Rural economic development is not dead yet.

HSBC North America Holdings has selected a farm field in the Town of Cambria as the site for its proposed new $139 million Niagara County data center, which will supplement its existing facility in Amherst.

The planned 275,000-square-foot center will be located on the northeast corner of Lockport and Comstock roads, on Cambria’s southern border with Pendleton, according to an application for tax incentives HSBC Technology & Services filed with the Niagara County Industrial Development Agency. HSBC officials confirmed the location on Monday.

The bank is seeking $88.5 million in sales and other tax benefits for the previously announced project, which will ultimately require more than $1.5 billion in technology purchases by HSBC.
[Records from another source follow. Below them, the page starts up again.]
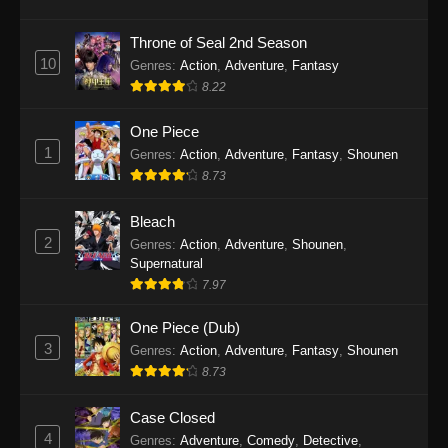
Eps 1146 - One Piece Episode 1146 - October
19, 2025
Throne of Seal 2nd Season
10
Genres
:
Action
,
Adventure
,
Fantasy
One Piece Episode 1145
8.22
Eps 1145 - One Piece Episode 1145 - October
19, 2025
One Piece
1
Genres
:
Action
,
Adventure
,
Fantasy
,
Shounen
One Piece Episode 1144
8.73
Eps 1144 - One Piece Episode 1144 - October
19, 2025
Bleach
2
Genres
:
Action
,
Adventure
,
Shounen
,
One Piece Episode 1143
Supernatural
7.97
Eps 1143 - One Piece Episode 1143 - October
19, 2025
One Piece (Dub)
3
Genres
:
Action
,
Adventure
,
Fantasy
,
Shounen
One Piece Episode 1142
8.73
Eps 1142 - One Piece Episode 1142 - October
19, 2025
Case Closed
4
Genres
:
Adventure
,
Comedy
,
Detective
,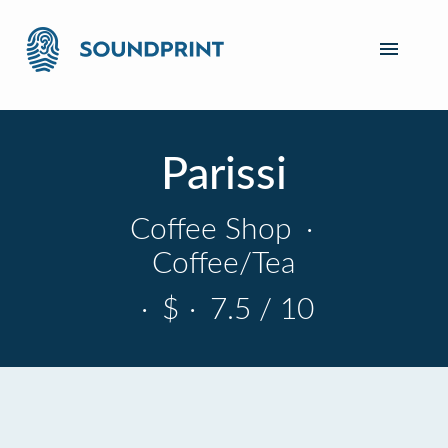
Parissi
Coffee Shop
·
Coffee/Tea
·
$
·
7.5 / 10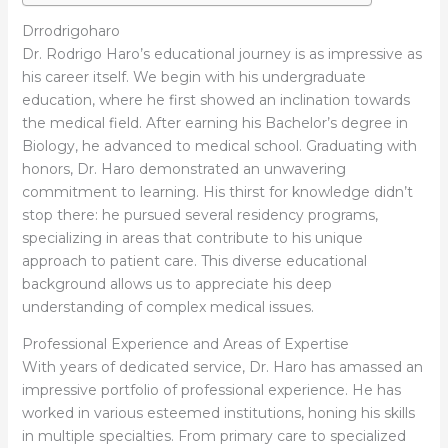
Drrodrigoharo
Dr. Rodrigo Haro’s educational journey is as impressive as
his career itself. We begin with his undergraduate
education, where he first showed an inclination towards
the medical field. After earning his Bachelor’s degree in
Biology, he advanced to medical school. Graduating with
honors, Dr. Haro demonstrated an unwavering
commitment to learning. His thirst for knowledge didn’t
stop there: he pursued several residency programs,
specializing in areas that contribute to his unique
approach to patient care. This diverse educational
background allows us to appreciate his deep
understanding of complex medical issues.
Professional Experience and Areas of Expertise
With years of dedicated service, Dr. Haro has amassed an
impressive portfolio of professional experience. He has
worked in various esteemed institutions, honing his skills
in multiple specialties. From primary care to specialized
According to IDA documents, specific plans for Cambria call for a 200,000-square-foot building and a 75,000-square-foot equipment yard, to be built on 51 acres of a 77-acre farm field. HSBC plans to buy the 51 acres and obtain a right of refusal on the rest, and the project is designed to allow for future expansion to 350,000 square feet.

Cambria is a pretty remote place. It’s about 60 miles from any real urban area.

$88.5 million. We don’t exactly know the structure of the incentive package from the State of New York but suffice it to say it is considerable. We do know the state has already awarded HSBC 11 megawatts of low-cost power per year for the next 15 years, through the New York Power Authority.

It will create almost 200 direct and indirect jobs.